**TASK INSTRUCTIONS:** Print the records below exactly as they appear. Omit all pictures.

++++

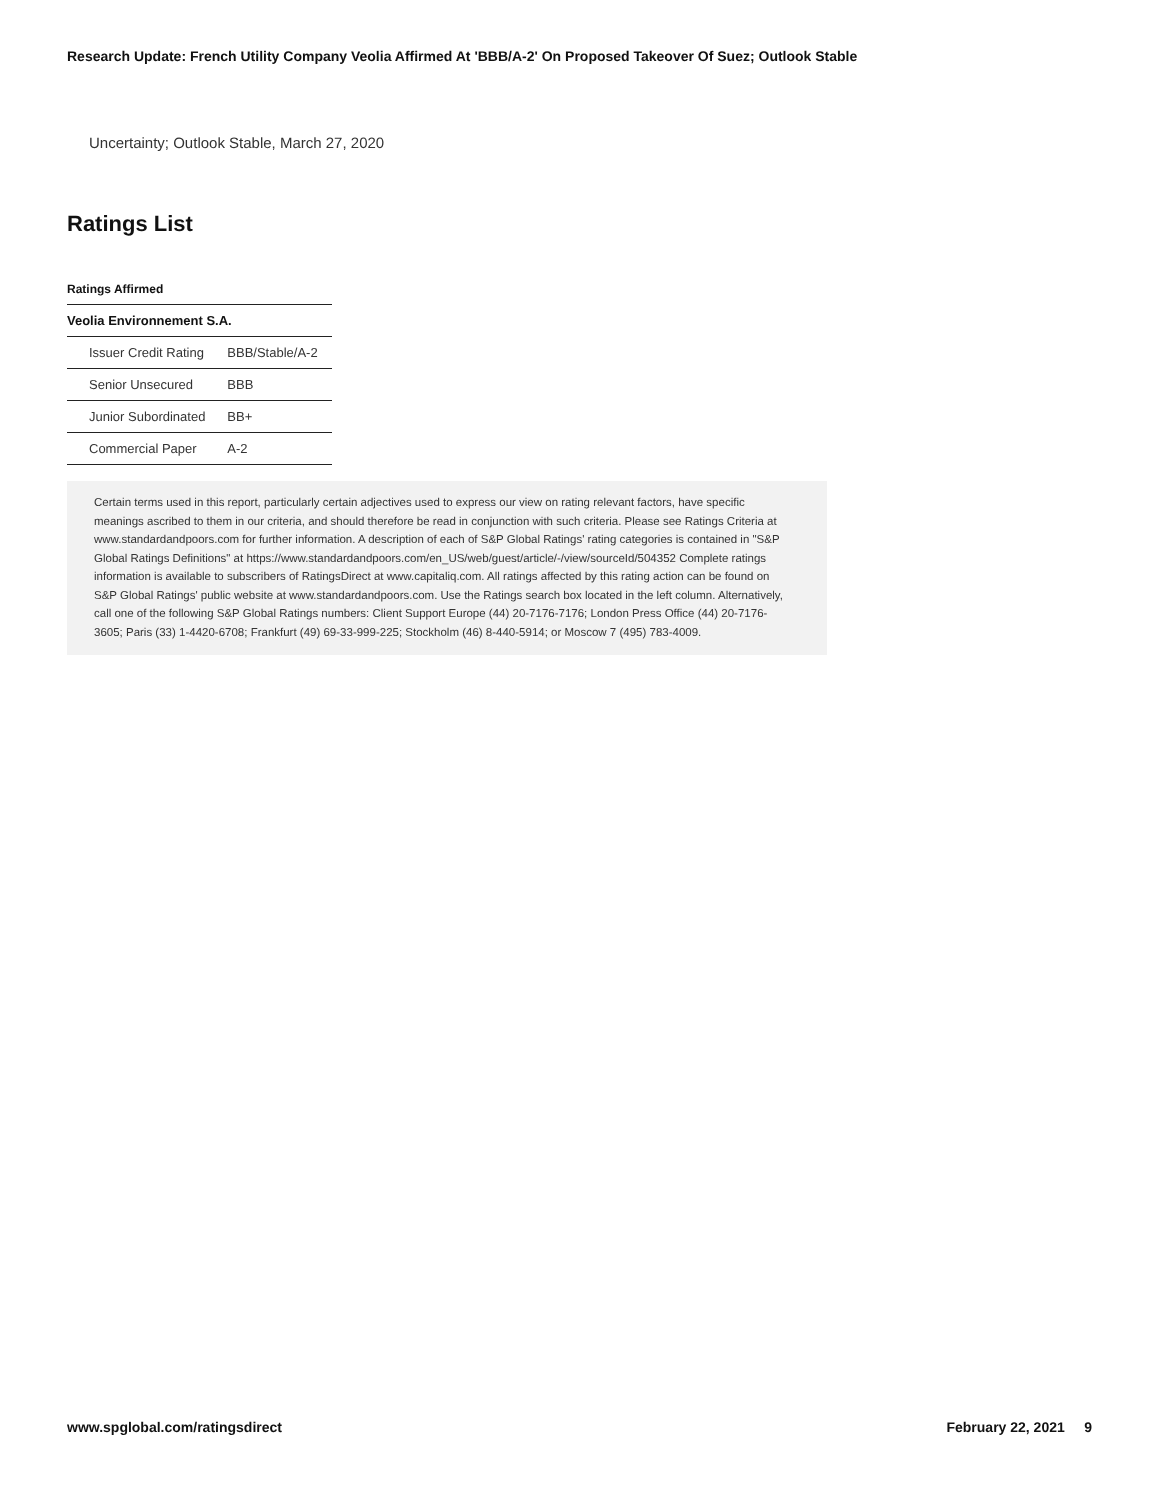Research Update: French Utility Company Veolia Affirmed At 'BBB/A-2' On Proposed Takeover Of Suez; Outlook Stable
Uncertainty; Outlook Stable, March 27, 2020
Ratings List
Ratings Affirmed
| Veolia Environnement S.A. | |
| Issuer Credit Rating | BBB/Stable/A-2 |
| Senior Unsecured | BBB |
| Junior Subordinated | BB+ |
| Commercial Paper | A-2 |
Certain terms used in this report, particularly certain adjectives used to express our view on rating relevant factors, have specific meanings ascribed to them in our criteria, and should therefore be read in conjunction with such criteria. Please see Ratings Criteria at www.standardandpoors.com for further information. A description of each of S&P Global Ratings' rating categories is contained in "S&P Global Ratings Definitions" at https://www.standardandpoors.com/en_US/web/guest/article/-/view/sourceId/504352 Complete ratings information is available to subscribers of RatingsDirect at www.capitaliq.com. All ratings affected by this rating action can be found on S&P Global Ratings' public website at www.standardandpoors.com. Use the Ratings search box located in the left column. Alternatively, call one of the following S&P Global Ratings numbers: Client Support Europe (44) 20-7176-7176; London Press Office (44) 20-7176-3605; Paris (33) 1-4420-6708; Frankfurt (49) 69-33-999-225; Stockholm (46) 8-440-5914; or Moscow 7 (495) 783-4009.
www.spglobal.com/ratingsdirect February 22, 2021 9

++++

**RESPONSE TO THIS TASK:**
Research Update: French Utility Company Veolia Affirmed At 'BBB/A-2' On Proposed Takeover Of Suez; Outlook Stable
Uncertainty; Outlook Stable, March 27, 2020
Ratings List
Ratings Affirmed
| Veolia Environnement S.A. | |
| Issuer Credit Rating | BBB/Stable/A-2 |
| Senior Unsecured | BBB |
| Junior Subordinated | BB+ |
| Commercial Paper | A-2 |
Certain terms used in this report, particularly certain adjectives used to express our view on rating relevant factors, have specific meanings ascribed to them in our criteria, and should therefore be read in conjunction with such criteria. Please see Ratings Criteria at www.standardandpoors.com for further information. A description of each of S&P Global Ratings' rating categories is contained in "S&P Global Ratings Definitions" at https://www.standardandpoors.com/en_US/web/guest/article/-/view/sourceId/504352 Complete ratings information is available to subscribers of RatingsDirect at www.capitaliq.com. All ratings affected by this rating action can be found on S&P Global Ratings' public website at www.standardandpoors.com. Use the Ratings search box located in the left column. Alternatively, call one of the following S&P Global Ratings numbers: Client Support Europe (44) 20-7176-7176; London Press Office (44) 20-7176-3605; Paris (33) 1-4420-6708; Frankfurt (49) 69-33-999-225; Stockholm (46) 8-440-5914; or Moscow 7 (495) 783-4009.
www.spglobal.com/ratingsdirect February 22, 2021 9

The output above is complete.